** Opening DATA SUPPLIED block **

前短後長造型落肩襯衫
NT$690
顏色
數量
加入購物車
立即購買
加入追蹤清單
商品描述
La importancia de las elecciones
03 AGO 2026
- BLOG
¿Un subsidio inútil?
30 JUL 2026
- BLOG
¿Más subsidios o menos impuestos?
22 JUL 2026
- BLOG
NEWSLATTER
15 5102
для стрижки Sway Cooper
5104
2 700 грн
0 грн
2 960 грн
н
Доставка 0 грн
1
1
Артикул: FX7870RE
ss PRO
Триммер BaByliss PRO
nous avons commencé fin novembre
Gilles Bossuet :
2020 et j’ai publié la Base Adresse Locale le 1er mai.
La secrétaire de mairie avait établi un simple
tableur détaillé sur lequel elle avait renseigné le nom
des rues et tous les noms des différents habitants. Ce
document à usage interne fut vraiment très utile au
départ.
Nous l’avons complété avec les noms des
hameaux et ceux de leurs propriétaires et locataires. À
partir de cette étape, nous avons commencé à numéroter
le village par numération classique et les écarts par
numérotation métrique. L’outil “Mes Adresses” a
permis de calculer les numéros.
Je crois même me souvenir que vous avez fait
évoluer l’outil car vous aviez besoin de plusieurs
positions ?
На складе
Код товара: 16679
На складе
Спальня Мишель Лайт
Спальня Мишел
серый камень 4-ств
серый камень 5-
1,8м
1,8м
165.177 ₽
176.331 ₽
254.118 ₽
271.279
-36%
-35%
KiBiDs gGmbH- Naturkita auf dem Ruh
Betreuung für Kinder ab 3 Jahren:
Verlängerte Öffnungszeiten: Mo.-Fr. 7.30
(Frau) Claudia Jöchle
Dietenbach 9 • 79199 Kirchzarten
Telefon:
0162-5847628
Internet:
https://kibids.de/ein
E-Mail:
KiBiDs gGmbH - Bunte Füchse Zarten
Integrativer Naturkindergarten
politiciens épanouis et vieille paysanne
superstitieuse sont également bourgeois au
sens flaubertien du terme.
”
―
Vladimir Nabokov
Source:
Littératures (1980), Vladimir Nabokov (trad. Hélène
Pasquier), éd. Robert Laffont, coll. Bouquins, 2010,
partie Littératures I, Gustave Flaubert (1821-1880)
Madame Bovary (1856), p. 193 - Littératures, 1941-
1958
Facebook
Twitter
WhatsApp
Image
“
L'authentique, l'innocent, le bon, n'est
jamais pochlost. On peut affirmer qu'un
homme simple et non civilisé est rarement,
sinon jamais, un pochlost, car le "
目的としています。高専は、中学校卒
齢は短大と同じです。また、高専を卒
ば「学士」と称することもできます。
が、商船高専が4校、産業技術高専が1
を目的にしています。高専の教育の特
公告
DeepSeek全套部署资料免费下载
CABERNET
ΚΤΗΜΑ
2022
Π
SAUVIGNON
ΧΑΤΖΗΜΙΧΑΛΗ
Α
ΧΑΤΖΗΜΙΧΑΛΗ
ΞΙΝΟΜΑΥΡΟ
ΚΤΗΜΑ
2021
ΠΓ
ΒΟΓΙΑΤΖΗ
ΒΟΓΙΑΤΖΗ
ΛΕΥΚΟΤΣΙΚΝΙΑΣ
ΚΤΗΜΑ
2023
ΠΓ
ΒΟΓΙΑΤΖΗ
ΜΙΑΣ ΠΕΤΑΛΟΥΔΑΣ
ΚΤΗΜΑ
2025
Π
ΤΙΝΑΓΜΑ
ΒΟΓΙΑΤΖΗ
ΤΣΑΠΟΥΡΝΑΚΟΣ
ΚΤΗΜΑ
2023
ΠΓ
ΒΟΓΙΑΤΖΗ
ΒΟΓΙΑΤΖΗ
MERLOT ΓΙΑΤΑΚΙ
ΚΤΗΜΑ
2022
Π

** Closing DATA SUPPLIED block **

[TASK STATEMENT]
All records should be written out again exactly as given.

[TASK RESPONSE]
前短後長造型落肩襯衫
NT$690
顏色
數量
加入購物車
立即購買
加入追蹤清單
商品描述
La importancia de las elecciones
03 AGO 2026
- BLOG
¿Un subsidio inútil?
30 JUL 2026
- BLOG
¿Más subsidios o menos impuestos?
22 JUL 2026
- BLOG
NEWSLATTER
15 5102
для стрижки Sway Cooper
5104
2 700 грн
0 грн
2 960 грн
н
Доставка 0 грн
1
1
Артикул: FX7870RE
ss PRO
Триммер BaByliss PRO
nous avons commencé fin novembre
Gilles Bossuet :
2020 et j’ai publié la Base Adresse Locale le 1er mai.
La secrétaire de mairie avait établi un simple
tableur détaillé sur lequel elle avait renseigné le nom
des rues et tous les noms des différents habitants. Ce
document à usage interne fut vraiment très utile au
départ.
Nous l’avons complété avec les noms des
hameaux et ceux de leurs propriétaires et locataires. À
partir de cette étape, nous avons commencé à numéroter
le village par numération classique et les écarts par
numérotation métrique. L’outil “Mes Adresses” a
permis de calculer les numéros.
Je crois même me souvenir que vous avez fait
évoluer l’outil car vous aviez besoin de plusieurs
positions ?
На складе
Код товара: 16679
На складе
Спальня Мишель Лайт
Спальня Мишел
серый камень 4-ств
серый камень 5-
1,8м
1,8м
165.177 ₽
176.331 ₽
254.118 ₽
271.279
-36%
-35%
KiBiDs gGmbH- Naturkita auf dem Ruh
Betreuung für Kinder ab 3 Jahren:
Verlängerte Öffnungszeiten: Mo.-Fr. 7.30
(Frau) Claudia Jöchle
Dietenbach 9 • 79199 Kirchzarten
Telefon:
0162-5847628
Internet:
https://kibids.de/ein
E-Mail:
KiBiDs gGmbH - Bunte Füchse Zarten
Integrativer Naturkindergarten
politiciens épanouis et vieille paysanne
superstitieuse sont également bourgeois au
sens flaubertien du terme.
”
―
Vladimir Nabokov
Source:
Littératures (1980), Vladimir Nabokov (trad. Hélène
Pasquier), éd. Robert Laffont, coll. Bouquins, 2010,
partie Littératures I, Gustave Flaubert (1821-1880)
Madame Bovary (1856), p. 193 - Littératures, 1941-
1958
Facebook
Twitter
WhatsApp
Image
“
L'authentique, l'innocent, le bon, n'est
jamais pochlost. On peut affirmer qu'un
homme simple et non civilisé est rarement,
sinon jamais, un pochlost, car le "
目的としています。高専は、中学校卒
齢は短大と同じです。また、高専を卒
ば「学士」と称することもできます。
が、商船高専が4校、産業技術高専が1
を目的にしています。高専の教育の特
公告
DeepSeek全套部署资料免费下载
CABERNET
ΚΤΗΜΑ
2022
Π
SAUVIGNON
ΧΑΤΖΗΜΙΧΑΛΗ
Α
ΧΑΤΖΗΜΙΧΑΛΗ
ΞΙΝΟΜΑΥΡΟ
ΚΤΗΜΑ
2021
ΠΓ
ΒΟΓΙΑΤΖΗ
ΒΟΓΙΑΤΖΗ
ΛΕΥΚΟΤΣΙΚΝΙΑΣ
ΚΤΗΜΑ
2023
ΠΓ
ΒΟΓΙΑΤΖΗ
ΜΙΑΣ ΠΕΤΑΛΟΥΔΑΣ
ΚΤΗΜΑ
2025
Π
ΤΙΝΑΓΜΑ
ΒΟΓΙΑΤΖΗ
ΤΣΑΠΟΥΡΝΑΚΟΣ
ΚΤΗΜΑ
2023
ΠΓ
ΒΟΓΙΑΤΖΗ
ΒΟΓΙΑΤΖΗ
MERLOT ΓΙΑΤΑΚΙ
ΚΤΗΜΑ
2022
Π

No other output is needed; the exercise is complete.